To repeat, this was in the days between Hiroshima and Nagasaki, as recorded
in the Japanese archives. The reasons that the Allies would accept nothing
less than unconditional surrender -- something long agreed to by FDR and
Churchill years before, and reconfirmed by Truman when he took office -- can
also be found on that site (and the sources it uses). The terms they had
tried to discuss earlier with the Russians included additional conditions.

> I find this hard to believe. They cannot have been unaware that
> Stalin was part of the group who murdered the whole of the Russian
> Imperial family.

The Japanese thinking on this is admittedly so convoluted and distorted from
what we might consider as reasonable, that it does seem unbelievable from
our perspective, but nonetheless, that is what it was. If you study the
Japanese domestic propaganda from the 30s and 40s you will find some very
startling views of the world, including their views on the West, Jews,
Russians, etc. As I warned, this could be a long detour, starting with the
Japanese sending forces into the Soviet Union to support and return the Czar
to power after the Russian Revolution had already been settled (how
realistic was that?). The very short version would be, the members of the
elite Japanese leadership who considered themselves Russian experts had been
diplomats to Czarist Russia and still carried Romanticized notions of the
Russians and the Russian spirit. That their negotiations with the Russians
neither produced more favorable surrender terms nor prevented the Russians
from entering the campaign against them is simply further evidence of how
grieviously the Japanese misconceived the Soviet situation.

> He was a deity in a way similar to the Roman Emperors, not a Deity
> comparable to the Judeo-Christian Deity.
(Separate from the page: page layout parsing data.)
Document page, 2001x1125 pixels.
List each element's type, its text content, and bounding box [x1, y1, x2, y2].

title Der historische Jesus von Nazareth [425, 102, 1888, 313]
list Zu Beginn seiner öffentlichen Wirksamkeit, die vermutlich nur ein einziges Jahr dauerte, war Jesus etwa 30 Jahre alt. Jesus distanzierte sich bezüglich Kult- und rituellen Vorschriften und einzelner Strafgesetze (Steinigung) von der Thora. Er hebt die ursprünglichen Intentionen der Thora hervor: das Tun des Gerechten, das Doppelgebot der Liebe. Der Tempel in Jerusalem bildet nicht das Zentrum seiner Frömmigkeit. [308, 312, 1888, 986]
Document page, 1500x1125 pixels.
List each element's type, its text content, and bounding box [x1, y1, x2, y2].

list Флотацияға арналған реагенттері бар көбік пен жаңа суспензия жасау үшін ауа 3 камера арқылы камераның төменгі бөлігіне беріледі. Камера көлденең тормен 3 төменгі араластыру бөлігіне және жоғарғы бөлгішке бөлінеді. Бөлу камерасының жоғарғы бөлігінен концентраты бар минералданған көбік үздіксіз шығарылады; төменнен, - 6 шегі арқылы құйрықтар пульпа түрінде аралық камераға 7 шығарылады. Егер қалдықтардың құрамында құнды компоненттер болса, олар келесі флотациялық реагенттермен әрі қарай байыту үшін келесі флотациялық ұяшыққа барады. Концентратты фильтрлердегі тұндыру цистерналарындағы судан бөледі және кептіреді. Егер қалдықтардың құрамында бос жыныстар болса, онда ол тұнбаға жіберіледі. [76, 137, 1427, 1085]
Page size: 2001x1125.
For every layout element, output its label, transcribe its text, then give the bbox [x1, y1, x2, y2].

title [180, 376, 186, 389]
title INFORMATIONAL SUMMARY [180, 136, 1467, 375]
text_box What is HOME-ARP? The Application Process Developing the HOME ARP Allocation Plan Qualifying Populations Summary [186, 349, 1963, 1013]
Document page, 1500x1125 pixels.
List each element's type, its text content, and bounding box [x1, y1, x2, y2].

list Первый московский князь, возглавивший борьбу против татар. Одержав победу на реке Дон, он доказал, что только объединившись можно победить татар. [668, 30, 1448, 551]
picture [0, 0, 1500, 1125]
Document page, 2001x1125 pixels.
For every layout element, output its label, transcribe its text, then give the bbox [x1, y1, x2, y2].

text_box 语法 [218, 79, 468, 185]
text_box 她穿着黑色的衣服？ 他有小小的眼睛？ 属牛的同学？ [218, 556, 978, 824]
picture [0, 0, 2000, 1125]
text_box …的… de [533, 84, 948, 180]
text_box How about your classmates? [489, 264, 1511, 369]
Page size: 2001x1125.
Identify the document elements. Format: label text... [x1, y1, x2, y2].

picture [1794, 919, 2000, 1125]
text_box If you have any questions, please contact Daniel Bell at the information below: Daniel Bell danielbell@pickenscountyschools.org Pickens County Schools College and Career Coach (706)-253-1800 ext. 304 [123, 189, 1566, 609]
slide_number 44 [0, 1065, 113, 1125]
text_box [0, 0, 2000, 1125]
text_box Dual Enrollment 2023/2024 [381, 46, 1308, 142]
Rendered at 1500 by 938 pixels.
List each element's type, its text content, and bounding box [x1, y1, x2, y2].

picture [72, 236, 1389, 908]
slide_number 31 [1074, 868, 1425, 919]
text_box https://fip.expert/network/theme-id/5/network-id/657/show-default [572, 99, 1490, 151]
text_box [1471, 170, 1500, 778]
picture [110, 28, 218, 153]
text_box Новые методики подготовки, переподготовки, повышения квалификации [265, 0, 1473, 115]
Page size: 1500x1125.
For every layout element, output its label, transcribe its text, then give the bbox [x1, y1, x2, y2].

But the Japanese drew a certainty that God, i.e., the Emperor (in a very
similar sense to the way people in the West use that term), was on their
side, and that their war of liberation of Asia was a divine mission. That
rhetoric had its roots early in the 19th c, was the explicit raison d'etre
for the Meiji Restoration, and was at full frenzy throughout the war. Brian
Victoria and others have heavily documented that. (and even the Romans had
their Caligulas)

> Nobody changed their views after the dropping of the bombs.

Please see the site for a documented alternate view.

With this, I propose we close this thread. Should you care to discuss this
further at some later date, I would humbly suggest that you read Ian
Buruma's _The Wages of Guilt_ for some insight into the Japanese war and
post-war mentality (contrasted with Germany), and Brian Victoria's two
books, Zen at War and Zen War Stories. None of these specifically deal with
the question of the bomb per se, but I don't think we can pursue this
profitably until the very unusual -- from a Western perspective -- Japanese
zeitgeist during WW II is taken into account. As Victoria shows,
unfortunately, Buddhism was anything but a passive bystander in that.